Use this recipe when Codex is the implementation agent and HELIX supplies the planning, alignment, and handoff contract. DDx is not required.

What the runtime must provide

Codex, or the environment around it, must provide:

  • Explicit working directory and file scope.
  • Clear instructions about which artifacts govern the task.
  • A way to apply direct file edits.
  • A final response that names changed files and unresolved follow-up.
  • Optional validation commands, only when the human asks Codex to run them.

Codex works best when the handoff is narrow. Treat the prompt as the execution boundary.

Recipe 1: create the first artifact stack

Ask Codex to create only the artifact files, not implementation code.

Prompt:

In <repo>, create a minimal HELIX artifact stack for <project>. Write only these
files: <artifact paths>. Use product vision, PRD, feature spec, design note, and
implementation handoff. Keep unknowns explicit. Do not run tests. Do not edit
code. Final response: exact files changed.

Human edit pass:

  • Tighten the product facts and non-goals.
  • Replace inferred requirements with explicit decisions.
  • Add real constraints such as compliance, deployment, data ownership, or supported platforms.
  • Remove implementation details that are not justified by upstream artifacts.
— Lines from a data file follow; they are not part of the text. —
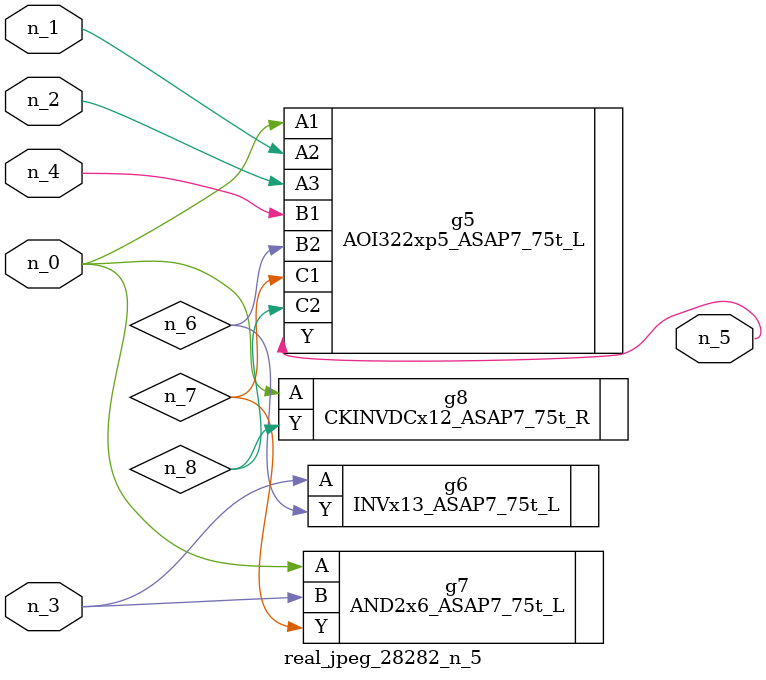
<source format=v>
module real_jpeg_28282_n_5 (n_4, n_0, n_1, n_2, n_3, n_5);

input n_4;
input n_0;
input n_1;
input n_2;
input n_3;

output n_5;

wire n_8;
wire n_6;
wire n_7;

AOI322xp5_ASAP7_75t_L g5 ( 
.A1(n_0),
.A2(n_1),
.A3(n_2),
.B1(n_4),
.B2(n_6),
.C1(n_7),
.C2(n_8),
.Y(n_5)
);

AND2x6_ASAP7_75t_L g7 ( 
.A(n_0),
.B(n_3),
.Y(n_7)
);

CKINVDCx12_ASAP7_75t_R g8 ( 
.A(n_0),
.Y(n_8)
);

INVx13_ASAP7_75t_L g6 ( 
.A(n_3),
.Y(n_6)
);


endmodule
</source>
Recipe 2: run the first alignment pass

Prompt:

Run a HELIX alignment review for <artifact paths>. Findings first. For each
finding, cite the downstream artifact, the governing upstream artifact, and the
specific correction needed. Do not edit files until I approve. Do not inspect or
modify unrelated areas.

After approving corrections:

Apply the approved alignment edits only to <artifact paths>. Keep the authority
order intact. Do not touch implementation files, generated references, tracker
state, or site navigation.

Recipe 3: create the first implementation handoff

Prompt:

Create a HELIX implementation handoff for <feature>. Use the aligned artifacts
as authority. Include allowed write scope, files to avoid, acceptance criteria,
validation expectations, and final-response requirements. Do not implement.

Implementation prompt:

You are implementing this HELIX handoff in <repo>. Own only this write scope:
<paths>. Avoid these paths: <paths>. Read each required file at most once before
editing. Do not run tests unless explicitly asked. Do not revert or overwrite
other workers' changes. Final response: summary and exact files changed.

This prompt shape makes the runtime responsibilities explicit: Codex receives authority, scope, validation policy, and evidence requirements from the human instead of from a DDx queue.